Borders could be subject to negotiation. To be
sure, under Canada's Constitution, a province's borders cannot be modified
without the agreement of the province's legislative assembly. It may be,
however, that democracy and a sincere quest for justice for all would make an
agreement on separation contingent on modifying the borders. But the bill
provides no certainty about that, to any party.
So the bill does not reiterate the position once
advanced by the Bloc's intergovernmental affairs critic, to the effect that the
Aboriginal peoples living in Quebec would have the right to continue to remain
in Canada, in the event of the province's secession. (C.D. Howe, 1992; and the
Bélanger-Campeau Commission, 1991)
Aboriginal populations in Quebec have twice
demonstrated through referenda, in 1980 and 1995, their clear will to stay in
Canada. If Aboriginals were to express such a clear will once again, the
Government of Canada cannot guarantee in advance what fate would await them, but
it is committed to taking that factor into account during negotiations on
secession. The Government would have all of its responsibilities to all
Canadians at heart.
The House of Commons, every member of this House,
would have the opportunity to assess the way in which the Government conducted
these infinitely painful, serious and difficult negotiations.
Conclusion
This bill is reasonable, and is in everybody's
interest, including that of my fellow Quebecers who desire Quebec independence.
They can and must acknowledge that their plans for political independence can
only be realized in clarity and legality. To act otherwise, to try to reach
independence through ambiguity, with no legal safety net, is to show disrespect
for Quebecers and to doom the independence initiative to failure, to an impasse
that would be disappointing and costly for everyone.

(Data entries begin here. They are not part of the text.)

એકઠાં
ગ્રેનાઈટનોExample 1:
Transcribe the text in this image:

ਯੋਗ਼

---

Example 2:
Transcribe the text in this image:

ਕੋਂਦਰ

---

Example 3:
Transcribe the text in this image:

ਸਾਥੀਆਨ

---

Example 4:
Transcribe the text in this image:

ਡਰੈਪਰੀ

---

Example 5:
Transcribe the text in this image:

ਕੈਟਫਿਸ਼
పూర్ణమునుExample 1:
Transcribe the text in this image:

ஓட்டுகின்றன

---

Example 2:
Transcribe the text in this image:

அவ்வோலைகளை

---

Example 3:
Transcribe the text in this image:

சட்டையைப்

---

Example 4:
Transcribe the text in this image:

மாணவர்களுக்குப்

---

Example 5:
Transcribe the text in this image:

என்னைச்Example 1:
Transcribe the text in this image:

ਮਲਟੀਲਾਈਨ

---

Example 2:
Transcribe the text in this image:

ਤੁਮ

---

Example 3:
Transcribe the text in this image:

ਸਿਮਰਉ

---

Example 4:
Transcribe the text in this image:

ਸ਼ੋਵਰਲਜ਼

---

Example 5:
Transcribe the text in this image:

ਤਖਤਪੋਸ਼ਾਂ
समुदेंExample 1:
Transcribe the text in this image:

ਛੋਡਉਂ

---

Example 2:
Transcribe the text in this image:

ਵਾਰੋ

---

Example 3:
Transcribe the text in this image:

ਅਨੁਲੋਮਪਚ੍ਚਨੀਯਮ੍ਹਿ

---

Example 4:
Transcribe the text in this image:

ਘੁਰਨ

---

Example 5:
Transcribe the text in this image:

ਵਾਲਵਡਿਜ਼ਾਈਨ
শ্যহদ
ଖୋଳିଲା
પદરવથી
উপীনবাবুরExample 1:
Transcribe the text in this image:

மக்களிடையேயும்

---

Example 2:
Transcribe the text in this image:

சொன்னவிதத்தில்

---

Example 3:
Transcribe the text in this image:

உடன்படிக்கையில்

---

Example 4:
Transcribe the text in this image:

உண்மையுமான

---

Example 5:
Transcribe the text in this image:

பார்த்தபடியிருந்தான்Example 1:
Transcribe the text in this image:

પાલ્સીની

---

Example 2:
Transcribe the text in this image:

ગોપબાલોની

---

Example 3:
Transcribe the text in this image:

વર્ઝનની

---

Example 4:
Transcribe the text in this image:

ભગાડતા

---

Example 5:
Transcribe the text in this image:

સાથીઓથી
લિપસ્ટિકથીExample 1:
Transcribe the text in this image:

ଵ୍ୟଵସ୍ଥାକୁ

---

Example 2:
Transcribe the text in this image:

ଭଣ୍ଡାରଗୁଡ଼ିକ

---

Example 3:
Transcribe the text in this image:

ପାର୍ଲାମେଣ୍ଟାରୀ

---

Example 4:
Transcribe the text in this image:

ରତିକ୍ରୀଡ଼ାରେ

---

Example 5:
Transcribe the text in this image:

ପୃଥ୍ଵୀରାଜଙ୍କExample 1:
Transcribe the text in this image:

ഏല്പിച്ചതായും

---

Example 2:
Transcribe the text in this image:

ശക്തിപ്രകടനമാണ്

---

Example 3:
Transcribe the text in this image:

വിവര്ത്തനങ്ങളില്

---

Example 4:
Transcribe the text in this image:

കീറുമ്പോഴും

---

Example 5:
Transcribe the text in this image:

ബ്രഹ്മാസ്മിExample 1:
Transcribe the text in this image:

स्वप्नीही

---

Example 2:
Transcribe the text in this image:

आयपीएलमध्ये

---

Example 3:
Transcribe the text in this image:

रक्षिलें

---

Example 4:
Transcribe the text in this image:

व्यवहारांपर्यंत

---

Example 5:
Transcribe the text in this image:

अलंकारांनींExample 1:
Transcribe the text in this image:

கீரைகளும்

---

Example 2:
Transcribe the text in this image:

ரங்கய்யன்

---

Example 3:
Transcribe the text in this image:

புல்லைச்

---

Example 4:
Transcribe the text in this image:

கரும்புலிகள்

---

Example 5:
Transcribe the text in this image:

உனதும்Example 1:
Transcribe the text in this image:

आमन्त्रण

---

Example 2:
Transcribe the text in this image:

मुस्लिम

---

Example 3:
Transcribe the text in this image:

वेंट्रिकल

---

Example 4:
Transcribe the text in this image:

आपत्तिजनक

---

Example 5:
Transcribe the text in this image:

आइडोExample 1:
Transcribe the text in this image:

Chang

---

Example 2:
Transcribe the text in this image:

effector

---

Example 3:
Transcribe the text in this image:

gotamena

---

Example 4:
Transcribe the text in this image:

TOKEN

In this matter, the separatist leaders do not
defend the rights of Quebecers. None of our rights as Quebecers are threatened
by this bill, quite the contrary. No one in this country wants to keep Quebecers
against their clearly expressed will. No, what the separatist leaders defend is
their capacity to maintain confusion on their project. They are upholding their
so-called right to confusion.
So far, the Government of Quebec has reacted to
the announcement of this bill with a most regrettable display of polemic frenzy.

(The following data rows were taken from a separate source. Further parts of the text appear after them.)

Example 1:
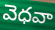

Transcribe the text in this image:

వెధవా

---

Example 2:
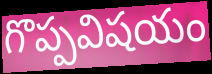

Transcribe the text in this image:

గొప్పవిషయం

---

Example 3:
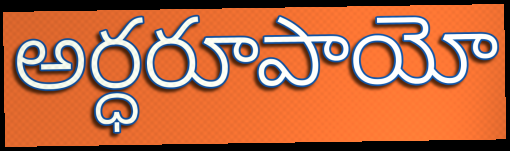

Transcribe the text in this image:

అర్ధరూపాయో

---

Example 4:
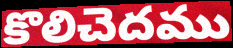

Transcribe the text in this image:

కొలిచెదము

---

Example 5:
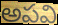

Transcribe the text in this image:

అపవిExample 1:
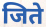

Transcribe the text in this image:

जिते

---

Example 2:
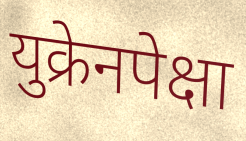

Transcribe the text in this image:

युक्रेनपेक्षा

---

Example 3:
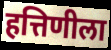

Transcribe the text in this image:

हत्तिणीला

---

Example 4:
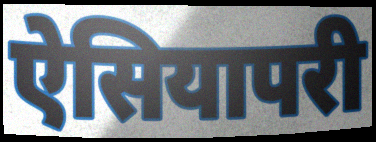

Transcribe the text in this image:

ऐसियापरी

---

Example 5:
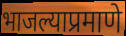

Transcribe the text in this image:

भाजल्याप्रमाणेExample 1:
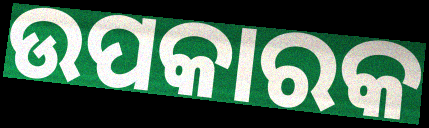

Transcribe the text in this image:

ଉପକାରକ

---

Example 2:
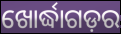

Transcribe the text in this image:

ଖୋର୍ଦ୍ଧାଗଡ଼ର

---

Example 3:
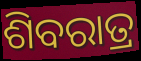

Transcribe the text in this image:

ଶିବରାତ୍ର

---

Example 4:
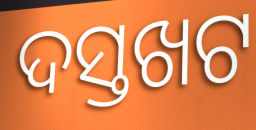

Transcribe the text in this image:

ଦସ୍ତଖଟ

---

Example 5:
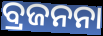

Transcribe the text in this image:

ବ୍ରଜନନାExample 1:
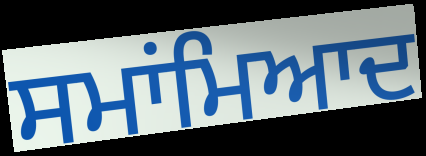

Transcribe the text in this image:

ਸਮਾਂਮਿਆਦ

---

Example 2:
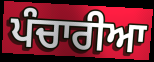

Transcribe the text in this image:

ਪੰਚਾਰੀਆ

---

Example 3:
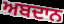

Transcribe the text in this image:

ਅਬਦਾਨ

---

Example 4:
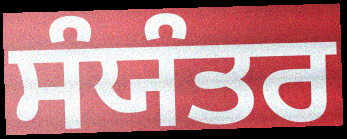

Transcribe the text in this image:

ਸੰਯੰਤਰ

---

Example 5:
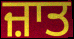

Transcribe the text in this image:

ਜ਼ਾਤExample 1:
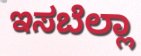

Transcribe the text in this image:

ಇಸಬೆಲ್ಲಾ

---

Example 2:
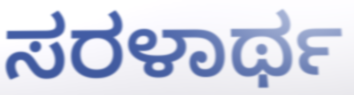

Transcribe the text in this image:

ಸರಳಾರ್ಥ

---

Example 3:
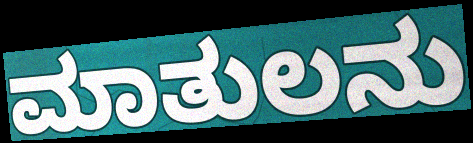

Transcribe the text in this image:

ಮಾತುಲನು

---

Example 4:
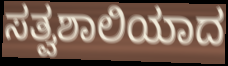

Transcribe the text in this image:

ಸತ್ವಶಾಲಿಯಾದ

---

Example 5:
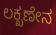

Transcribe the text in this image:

ಲಕ್ಖಣೇನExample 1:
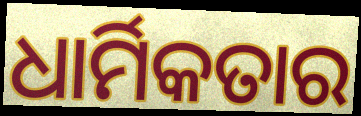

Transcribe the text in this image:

ଧାର୍ମିକତାର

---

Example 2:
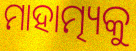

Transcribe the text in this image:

ମାହାତ୍ମ୍ୟକୁ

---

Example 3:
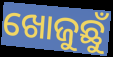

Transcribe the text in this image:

ଖୋଜୁଛୁଁ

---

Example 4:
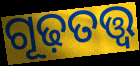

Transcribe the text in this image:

ଗୂଢ଼ତତ୍ତ୍ୱ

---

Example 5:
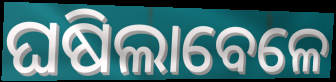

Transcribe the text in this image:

ଘଷିଲାବେଳେ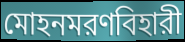
মোহনমরণবিহারী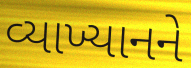
વ્યાખ્યાનને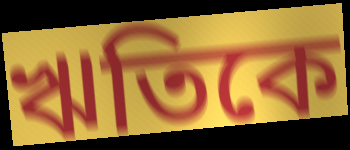
ঋতিকে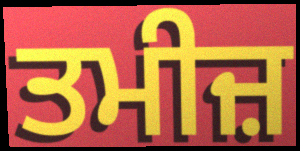
ਤਮੀਜ਼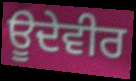
ਊਦੇਵੀਰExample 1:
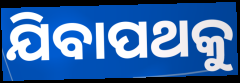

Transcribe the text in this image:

ଯିବାପଥକୁ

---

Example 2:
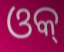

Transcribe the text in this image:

ଓକ୍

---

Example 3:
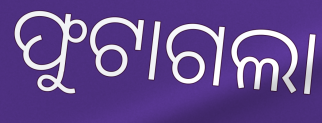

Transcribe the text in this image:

ଫୁଟାଗଲା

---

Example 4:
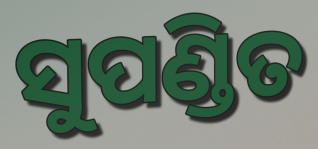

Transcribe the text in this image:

ସୁପଣ୍ଡିତ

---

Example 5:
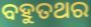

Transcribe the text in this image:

ବହୁତଥର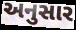
અનુસારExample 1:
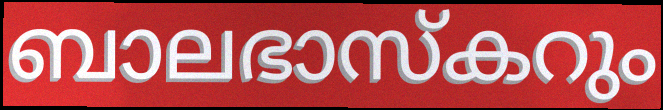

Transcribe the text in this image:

ബാലഭാസ്കറും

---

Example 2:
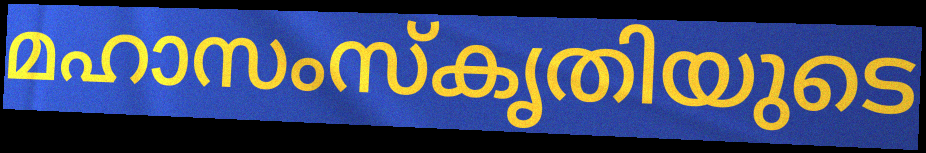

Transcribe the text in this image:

Among other niceties, it has said that the bill is of Soviet inspiration,
designed to turn Canada into a prison, and to dishonour Canada in the eyes of
other democracies.
Well, if Canada is to be described as a
"prison" for not contemplating its own divisibility other than through
legality and clarity, just how would we describe all those democratic countries
that declare themselves to be indivisible? And how would we describe the
indivisible country into which the separatist leaders want to transform Quebec?
A prison?
The truth is that, by obliging itself in law to
negotiate secession under circumstances of clarity, Canada is displaying
unprecedented openness in the democratic world, in the face of the secessionist
phenomenon.
And for my many, many fellow citizens who have
Canadian unity at heart, and who will thus be saddened to see their Parliament
pass legislation that contemplates the possible break-up of Canada, rest assured
that your federal government is firmly convinced that, if things are clear,
Quebecers will never renounce their full-fledged belonging to Canada.

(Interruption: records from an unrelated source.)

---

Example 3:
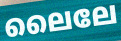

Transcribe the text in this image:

ലൈലേ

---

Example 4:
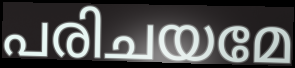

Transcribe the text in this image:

പരിചയമേ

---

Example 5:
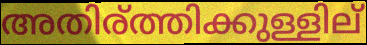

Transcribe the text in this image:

അതിര്ത്തിക്കുള്ളില്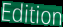
Edition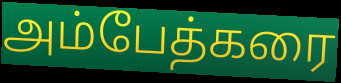
அம்பேத்கரைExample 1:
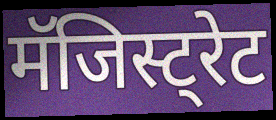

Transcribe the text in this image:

मॅजिस्ट्रेट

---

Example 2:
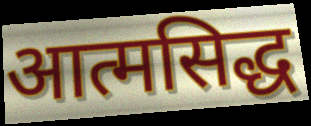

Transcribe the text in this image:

आत्मसिद्ध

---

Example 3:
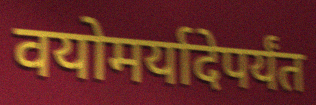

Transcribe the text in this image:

वयोमर्यादेपर्यंत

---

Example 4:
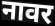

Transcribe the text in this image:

नावर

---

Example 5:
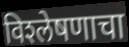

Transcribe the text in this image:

विश्‍लेषणाचा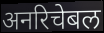
अनरिचेबल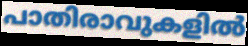
പാതിരാവുകളിൽ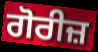
ਗੋਰੀਜ਼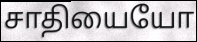
சாதியையோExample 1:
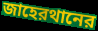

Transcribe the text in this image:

জাহেরথানের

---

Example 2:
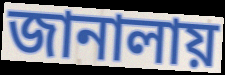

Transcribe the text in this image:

জানালায়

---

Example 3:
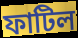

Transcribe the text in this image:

ফাটিল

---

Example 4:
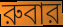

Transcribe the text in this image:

রুবার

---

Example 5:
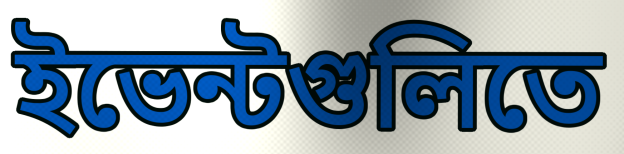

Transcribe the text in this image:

ইভেন্টগুলিতে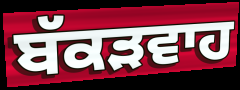
ਬੱਕੜਵਾਹ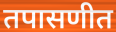
तपासणीत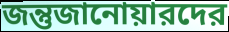
জন্তুজানোয়ারদের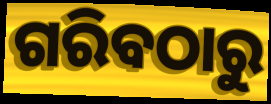
ଗରିବଠାରୁ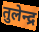
तुलेन्द्र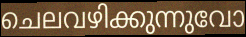
ചെലവഴിക്കുന്നുവോ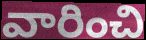
వారించిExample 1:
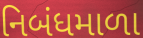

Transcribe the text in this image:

નિબંધમાળા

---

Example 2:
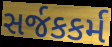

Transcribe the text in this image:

સર્જકકર્મ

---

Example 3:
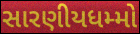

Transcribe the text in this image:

સારણીયધમ્મો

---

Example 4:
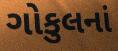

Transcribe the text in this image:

ગોકુલનાં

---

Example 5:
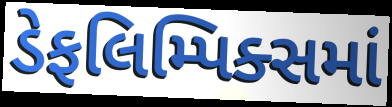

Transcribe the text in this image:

ડેફલિમ્પિક્સમાં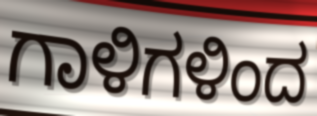
ಗಾಳಿಗಳಿಂದ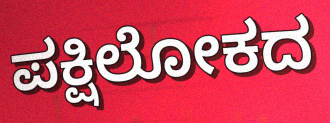
ಪಕ್ಷಿಲೋಕದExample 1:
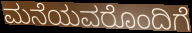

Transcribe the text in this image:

ಮನೆಯವರೊಂದಿಗೆ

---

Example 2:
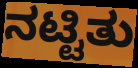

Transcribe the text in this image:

ನಟ್ಟಿತು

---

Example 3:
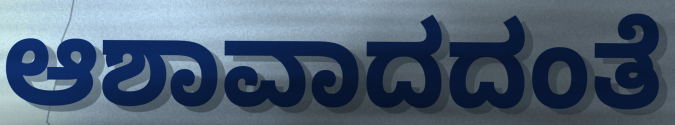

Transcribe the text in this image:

ಆಶಾವಾದದಂತೆ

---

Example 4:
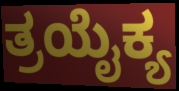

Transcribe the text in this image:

ತ್ರಯೈಕ್ಯ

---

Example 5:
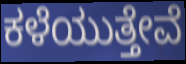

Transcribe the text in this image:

The Government of Canada is convinced that
Quebecers will always choose to stay in Canada, will always work from the inside
to make Canada better, will always accept a helping hand from their fellow
Canadians, and in return will never deprive them of the remarkable contribution
of Quebec's culture and vitality. As Quebecers, we will never want to deprive
anyone, be it ourselves or our fellow human beings, of the benefits of Canadian
unity, here at home and throughout the world.